DATA TO PROCESS: Begin
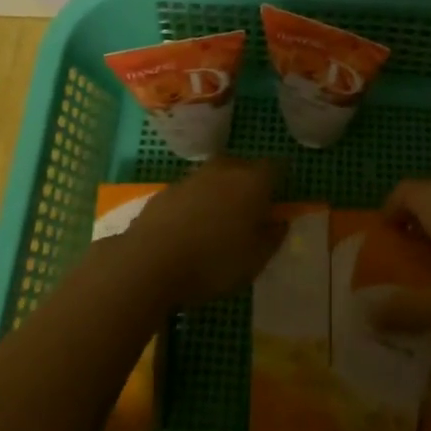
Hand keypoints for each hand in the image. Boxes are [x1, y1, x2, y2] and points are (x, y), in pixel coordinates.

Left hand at [112, 158, 284, 306]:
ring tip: (218, 222)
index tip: (278, 201)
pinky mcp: (167, 189)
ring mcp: (193, 176)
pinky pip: (192, 191)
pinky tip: (190, 228)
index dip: (278, 182)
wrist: (149, 262)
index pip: (275, 168)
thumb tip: (280, 221)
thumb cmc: (213, 262)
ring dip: (221, 192)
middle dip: (249, 184)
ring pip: (216, 177)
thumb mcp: (255, 260)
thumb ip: (273, 237)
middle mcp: (224, 169)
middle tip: (249, 212)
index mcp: (252, 181)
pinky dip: (196, 203)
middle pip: (244, 167)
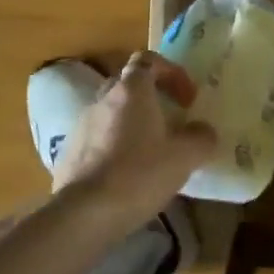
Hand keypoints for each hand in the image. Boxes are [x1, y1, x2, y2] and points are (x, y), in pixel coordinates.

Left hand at [53, 51, 216, 229]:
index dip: (172, 73)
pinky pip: (98, 137)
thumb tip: (203, 131)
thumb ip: (201, 138)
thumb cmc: (140, 174)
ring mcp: (82, 124)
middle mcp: (103, 99)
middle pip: (128, 84)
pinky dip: (115, 145)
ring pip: (112, 112)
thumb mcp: (185, 157)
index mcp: (132, 91)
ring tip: (152, 150)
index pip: (148, 60)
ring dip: (133, 122)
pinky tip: (128, 173)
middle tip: (172, 121)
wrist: (85, 213)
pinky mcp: (69, 152)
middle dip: (152, 97)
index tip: (188, 99)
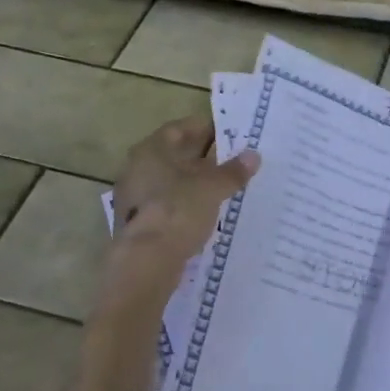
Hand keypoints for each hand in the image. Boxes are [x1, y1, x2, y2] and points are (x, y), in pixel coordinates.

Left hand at [102, 115, 258, 307]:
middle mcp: (138, 168)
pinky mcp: (140, 222)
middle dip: (205, 157)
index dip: (207, 128)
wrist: (146, 262)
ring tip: (228, 185)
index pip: (181, 128)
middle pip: (176, 155)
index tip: (231, 133)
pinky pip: (169, 204)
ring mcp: (135, 197)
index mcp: (151, 150)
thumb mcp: (212, 188)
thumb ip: (233, 171)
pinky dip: (188, 203)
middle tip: (235, 159)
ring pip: (173, 181)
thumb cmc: (178, 211)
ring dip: (198, 181)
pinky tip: (209, 211)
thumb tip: (253, 156)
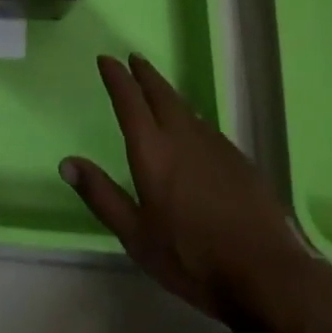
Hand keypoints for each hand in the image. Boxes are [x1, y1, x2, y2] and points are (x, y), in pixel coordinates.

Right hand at [61, 54, 331, 328]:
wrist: (265, 272)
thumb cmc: (191, 257)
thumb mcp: (137, 236)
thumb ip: (102, 196)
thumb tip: (66, 162)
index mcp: (152, 148)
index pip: (129, 99)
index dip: (116, 77)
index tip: (106, 60)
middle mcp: (181, 134)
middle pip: (159, 92)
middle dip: (144, 73)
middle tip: (134, 59)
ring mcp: (213, 143)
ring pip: (184, 106)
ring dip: (167, 93)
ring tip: (158, 90)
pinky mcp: (237, 157)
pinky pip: (205, 126)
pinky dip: (190, 118)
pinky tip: (192, 131)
DATA TO PROCESS: End
◆ WORK TASK
Lines starting at the one with "pinky tip: (209, 211)" and ending at the last line of the entries above must be restated word for word, with pictures omitted.

◆ SOLUTION TO THIS TASK
pinky tip: (209, 211)
thumb tip: (253, 156)
Hand keypoints for each hand in the image. Boxes are [x1, y1, x2, y2] and points are (x, y), in pixel coordinates.

Right hand at [61, 54, 331, 328]:
wrist: (265, 272)
thumb cmc: (191, 257)
thumb mcp: (137, 236)
thumb ip: (102, 196)
thumb tip: (66, 162)
index mcp: (152, 148)
index pip: (129, 99)
index dip: (116, 77)
index tip: (106, 60)
middle mcp: (181, 134)
middle pip: (159, 92)
middle dip: (144, 73)
middle tip: (134, 59)
ring mcp: (213, 143)
ring pip: (184, 106)
ring dip: (167, 93)
ring tip: (158, 90)
pinky mcp: (237, 157)
pinky pip: (205, 126)
pinky dip: (190, 118)
pinky tip: (192, 131)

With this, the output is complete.